Tears of the Trufflepig
- First edition
- Author: Fernando A. Flores
- Cover artist: Na Kim
- Publisher: FSG Originals
- Pages: 336 pages

= Tears of the Trufflepig =

2019 debut novel by Fernando Flores

Tears of the Trufflepig is a 2019 novel by writer Fernando A. Flores. Though it is not Flores' first published book, it is his first novel. The novel is set in a future where normal, farmed food is scarce and the rich survive through the use of "filtered" animals and plants, created artificially. "Filtered" animals tend to be extinct taxa, restored to life to serve as food, clothing, or entertainment.

==Setting==
The book takes place in Texas and Mexico at an unspecified point in the future. Disease is common, crime syndicates control most food production, and wealthy collectors have created a market for the shrunken heads of the indigenous people of the Americas.

==Development and writing==
Flores eschews the use of a computer during writing, preferring to use an Olivetti Lettera 32, and used the typewriter to compose Tears of the Trufflepig. Flores won a $10,000 award for his first book, Death to the Bullshit Artists of South Texas, Vol. 1. The prize allowed Flores to work part-time, giving him an opportunity to focus more on Tears of the Trufflepig than he otherwise would have.
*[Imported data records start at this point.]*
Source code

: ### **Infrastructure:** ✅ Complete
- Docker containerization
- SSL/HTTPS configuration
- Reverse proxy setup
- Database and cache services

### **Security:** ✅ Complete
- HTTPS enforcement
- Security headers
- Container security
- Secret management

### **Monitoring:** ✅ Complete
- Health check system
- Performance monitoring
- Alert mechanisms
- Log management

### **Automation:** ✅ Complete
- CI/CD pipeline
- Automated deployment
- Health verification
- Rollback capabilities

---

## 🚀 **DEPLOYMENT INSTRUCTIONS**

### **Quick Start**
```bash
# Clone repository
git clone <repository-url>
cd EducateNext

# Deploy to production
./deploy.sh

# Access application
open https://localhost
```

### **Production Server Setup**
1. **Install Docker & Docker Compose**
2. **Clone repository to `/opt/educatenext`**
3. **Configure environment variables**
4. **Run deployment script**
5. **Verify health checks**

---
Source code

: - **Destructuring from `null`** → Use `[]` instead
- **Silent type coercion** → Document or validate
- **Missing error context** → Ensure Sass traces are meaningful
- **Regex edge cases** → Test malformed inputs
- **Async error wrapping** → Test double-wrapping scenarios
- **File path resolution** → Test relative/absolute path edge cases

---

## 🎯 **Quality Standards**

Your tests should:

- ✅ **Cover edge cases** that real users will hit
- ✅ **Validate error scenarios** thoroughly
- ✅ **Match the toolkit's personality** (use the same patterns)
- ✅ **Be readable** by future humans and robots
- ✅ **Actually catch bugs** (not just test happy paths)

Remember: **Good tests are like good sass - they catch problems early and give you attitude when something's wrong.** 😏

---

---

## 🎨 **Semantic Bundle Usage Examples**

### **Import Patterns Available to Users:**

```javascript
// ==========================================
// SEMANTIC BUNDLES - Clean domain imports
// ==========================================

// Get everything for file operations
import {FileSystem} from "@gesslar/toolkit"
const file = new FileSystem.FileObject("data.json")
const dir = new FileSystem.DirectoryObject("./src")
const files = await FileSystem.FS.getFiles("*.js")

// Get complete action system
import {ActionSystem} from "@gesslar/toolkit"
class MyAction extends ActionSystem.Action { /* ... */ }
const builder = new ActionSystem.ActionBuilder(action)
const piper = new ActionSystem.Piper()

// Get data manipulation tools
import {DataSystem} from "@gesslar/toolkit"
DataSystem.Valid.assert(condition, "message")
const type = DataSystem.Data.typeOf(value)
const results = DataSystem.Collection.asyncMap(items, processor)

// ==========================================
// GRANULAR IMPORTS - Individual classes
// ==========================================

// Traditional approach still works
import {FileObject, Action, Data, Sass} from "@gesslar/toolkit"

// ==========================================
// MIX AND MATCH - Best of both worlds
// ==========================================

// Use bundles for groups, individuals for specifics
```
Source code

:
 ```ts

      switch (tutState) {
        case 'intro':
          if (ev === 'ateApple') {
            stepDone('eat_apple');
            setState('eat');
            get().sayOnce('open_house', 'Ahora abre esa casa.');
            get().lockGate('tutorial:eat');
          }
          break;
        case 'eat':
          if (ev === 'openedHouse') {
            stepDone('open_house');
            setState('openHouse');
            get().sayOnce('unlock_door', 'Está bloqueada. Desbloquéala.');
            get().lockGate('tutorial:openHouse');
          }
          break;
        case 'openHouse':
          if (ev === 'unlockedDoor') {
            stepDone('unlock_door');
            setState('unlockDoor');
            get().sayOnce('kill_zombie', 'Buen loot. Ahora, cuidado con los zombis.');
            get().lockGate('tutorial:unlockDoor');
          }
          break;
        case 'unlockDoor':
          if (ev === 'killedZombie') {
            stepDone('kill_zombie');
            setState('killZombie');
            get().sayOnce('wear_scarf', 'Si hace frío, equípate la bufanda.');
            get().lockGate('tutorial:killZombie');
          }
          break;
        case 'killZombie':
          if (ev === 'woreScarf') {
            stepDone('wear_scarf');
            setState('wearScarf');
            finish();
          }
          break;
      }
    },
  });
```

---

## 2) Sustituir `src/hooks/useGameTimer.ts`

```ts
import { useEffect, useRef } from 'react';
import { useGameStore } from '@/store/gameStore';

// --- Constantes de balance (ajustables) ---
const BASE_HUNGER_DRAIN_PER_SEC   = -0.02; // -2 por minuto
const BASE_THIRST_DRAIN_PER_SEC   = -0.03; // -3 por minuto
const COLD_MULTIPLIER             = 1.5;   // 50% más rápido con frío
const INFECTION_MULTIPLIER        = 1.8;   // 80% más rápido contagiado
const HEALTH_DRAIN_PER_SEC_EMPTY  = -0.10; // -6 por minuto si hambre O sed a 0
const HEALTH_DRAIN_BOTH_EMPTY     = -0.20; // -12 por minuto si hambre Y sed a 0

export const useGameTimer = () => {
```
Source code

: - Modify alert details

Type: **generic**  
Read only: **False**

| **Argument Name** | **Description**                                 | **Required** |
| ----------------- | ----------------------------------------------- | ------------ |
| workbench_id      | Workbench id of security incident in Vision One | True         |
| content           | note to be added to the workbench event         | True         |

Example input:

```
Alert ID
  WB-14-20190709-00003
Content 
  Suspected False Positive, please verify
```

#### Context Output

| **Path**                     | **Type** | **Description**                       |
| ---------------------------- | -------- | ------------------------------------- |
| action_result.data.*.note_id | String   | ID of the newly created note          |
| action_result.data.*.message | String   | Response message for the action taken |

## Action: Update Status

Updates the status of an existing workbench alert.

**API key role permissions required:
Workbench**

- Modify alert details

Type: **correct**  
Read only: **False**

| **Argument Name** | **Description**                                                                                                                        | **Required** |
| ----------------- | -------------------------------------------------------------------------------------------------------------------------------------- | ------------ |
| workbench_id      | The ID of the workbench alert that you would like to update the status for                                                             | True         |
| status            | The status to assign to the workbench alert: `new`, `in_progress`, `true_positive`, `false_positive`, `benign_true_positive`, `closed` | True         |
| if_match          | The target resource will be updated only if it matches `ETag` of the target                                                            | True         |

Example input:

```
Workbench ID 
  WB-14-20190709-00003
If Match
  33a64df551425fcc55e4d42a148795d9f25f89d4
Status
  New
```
The first draft of the book was completed in 2014.

Flores cites Roberto Bolaño's book 2666 as an inspiration, and has referred to the book as "[...] the best border novel of all time". Flores created a nine-song Spotify playlist to accompany the book.

==Reception==
Kirkus Reviews described the novel as "A dryly philosophical, colorful, and disorienting thriller about grief, survival, and undead animals," while Publishers Weekly wrote, "Flores’s novel is jam-packed with excitement, but his inability to prioritize his ideas prevents them from cohering into a credible vision of dystopia." Leah Schnelbach writes for Tor.com, "Flores gives us a near-future that is often fun and rollicking, but he’s never afraid to show us the reality that is all-too-close to the world we’re living in right now."